I've been using lemon oil to condition rosewood fretboards since the early 80s, on an irregular basis. I haven't had any problems one way or the other - no fretboards have dried out & cracked due to nothing being applied, no fretboards have unseated frets or separated from the neck, or suffered any ill effects due to having been somehow "over-hydrated" by one occasional application of lemon oil. I see it as no different than applying lemon oil to your woodwork or furniture once in a while or wax to your car. It looks nice. If I lived in a desert climate, I suppose it's possible that it might help prevent cracking, like applying lotion to your hands on a dry winter day.
It's very important to finish both sides of a piece of wood to maintain stability.
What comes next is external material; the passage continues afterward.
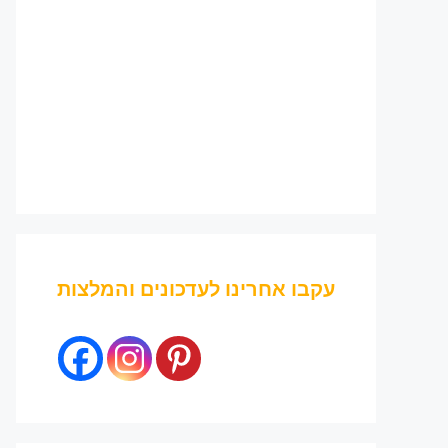
עקבו אחרינו לעדכונים והמלצות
You want both sides of a board to absorb or release moisture at the same rate. Otherwise one side expands and contracts faster than the other and the wood warps. This is woodworking 101. So why are the insides of hollow bodied guitars not finished? Because a) it would be too hard to do, b) the various parts of a guitar, including the bracing, stabilize each other, and c) the wood is thin enough to prevent moisture content gradients. Nonetheless, sometimes hollow bodied guitars fall apart, and moisture instability is one of the reasons. That's why the owners of fine acoustic guitars try to maintain them in a stable humidity.
If you did manage to oil the inside of your guitar it would have no adverse effect on its integrity.
Oil will do nothing to help hydrate wood in a desert climate. Hand lotion is mainly water, not oil.
Oiling your woodwork and furniture is not the same as oiling an unfinished fretboard. Unless you have handmade oil finished furniture (I do) your furniture and woodwork has a film finish. The polish doesn't go into the wood. All it does is make the furniture shiny for a brief time. Oil is a reasonable finish for furniture that isn't going to get hard use, but it has to be renewed periodically --mine is way overdue--and it will wear off quickly if the piece is handled a lot, like a guitar neck or fretboard.